- **Exercise brief**
Please reproduce, exactly and in full, the lines running from the one that contains "Box the wall. In pixels." to the end of the entries.

──────── Source records ────────

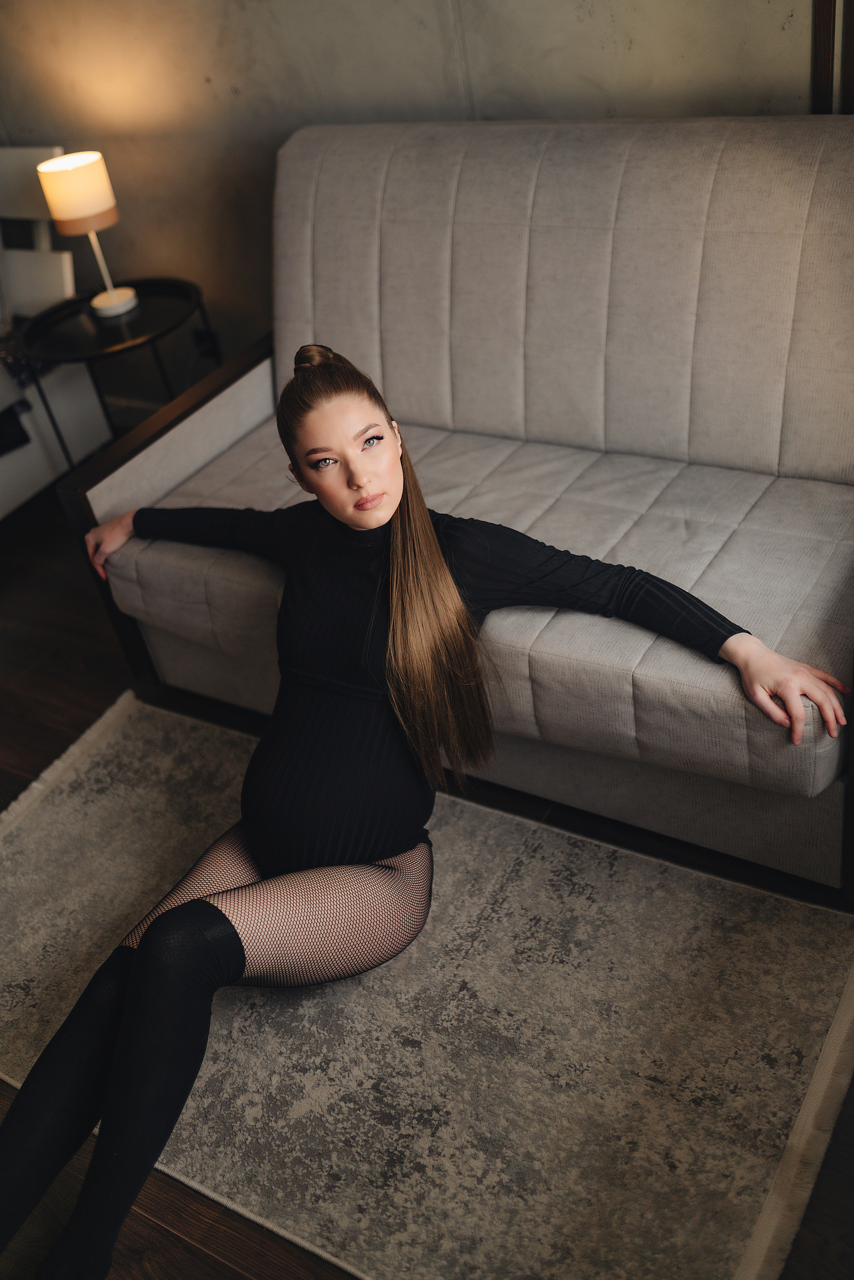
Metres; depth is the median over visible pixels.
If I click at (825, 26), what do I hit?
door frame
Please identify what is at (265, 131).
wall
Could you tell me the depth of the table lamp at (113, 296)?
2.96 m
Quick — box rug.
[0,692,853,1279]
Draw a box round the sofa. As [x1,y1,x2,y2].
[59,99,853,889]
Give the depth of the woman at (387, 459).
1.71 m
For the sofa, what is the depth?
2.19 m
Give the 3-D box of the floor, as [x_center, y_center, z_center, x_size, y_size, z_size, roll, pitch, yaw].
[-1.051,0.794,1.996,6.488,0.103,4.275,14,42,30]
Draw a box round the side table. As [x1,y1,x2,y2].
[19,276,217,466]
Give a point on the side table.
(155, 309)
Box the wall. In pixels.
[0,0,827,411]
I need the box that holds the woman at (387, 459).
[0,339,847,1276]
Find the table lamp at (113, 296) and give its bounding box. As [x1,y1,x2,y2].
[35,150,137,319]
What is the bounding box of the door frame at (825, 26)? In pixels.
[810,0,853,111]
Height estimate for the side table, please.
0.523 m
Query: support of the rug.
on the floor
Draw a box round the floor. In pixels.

────────

- **Reply to the exercise**
Box the wall. In pixels.
[0,0,827,411]
I need the box that holds the woman at (387, 459).
[0,339,847,1276]
Find the table lamp at (113, 296) and give its bounding box. As [x1,y1,x2,y2].
[35,150,137,319]
What is the bounding box of the door frame at (825, 26)? In pixels.
[810,0,853,111]
Height estimate for the side table, please.
0.523 m
Query: support of the rug.
on the floor
Draw a box round the floor. In pixels.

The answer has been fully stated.